The labor force participation rate of single women peaked in World War II and then declined as large numbers of them pursued higher education. The sharp jump in their work force participation in 1967 is a statistical artifact reflecting an increase in the defined minimum age of the labor force from fourteen to sixteen years old. In the early 1970s, the labor force participation rate of single women began a steady rise to nearly 70 percent by 1998 (see chart at upper left).
The labor force participation rate of widowed, divorced, and separated women remained fairly stable until 1940, when it began a gradual rise to nearly 50 percent (see chart at upper right). These women were considerably older on average than those in the other three groups, and many had income sources such as survivorsí benefits or alimony payments.
The steady movement of married women into the labor force began around 1920, spiked during World War II, and never abated (see chart at lower left). In 1998, more than 60 percent of all married women living with their husbands worked for pay outside the family home. Their labor force participation was only slightly lower than that of single women and considerably higher than that of widowed, divorced, and separated women.
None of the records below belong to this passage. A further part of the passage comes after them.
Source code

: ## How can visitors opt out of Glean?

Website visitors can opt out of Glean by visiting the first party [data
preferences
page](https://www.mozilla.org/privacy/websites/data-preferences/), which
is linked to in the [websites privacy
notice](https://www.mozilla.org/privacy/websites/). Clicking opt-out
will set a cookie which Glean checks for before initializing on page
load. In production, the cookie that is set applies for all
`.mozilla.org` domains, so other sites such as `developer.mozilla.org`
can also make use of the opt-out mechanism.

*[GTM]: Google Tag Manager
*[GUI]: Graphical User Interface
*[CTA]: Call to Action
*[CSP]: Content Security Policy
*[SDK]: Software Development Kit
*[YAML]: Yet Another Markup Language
Data on the labor force participation of married women with children under age six go back only to 1950, but the rise since then has been sharp (see chart at lower right). Their labor force participation rate increased more than fivefold, from 12 percent in 1950 to 64 percent in 1998, helping to create an entire industry of paid day care in the process.
HS series D 59, D 60, and D 62; SA 1984, table 683; and SA 1999, tables 658 and 659.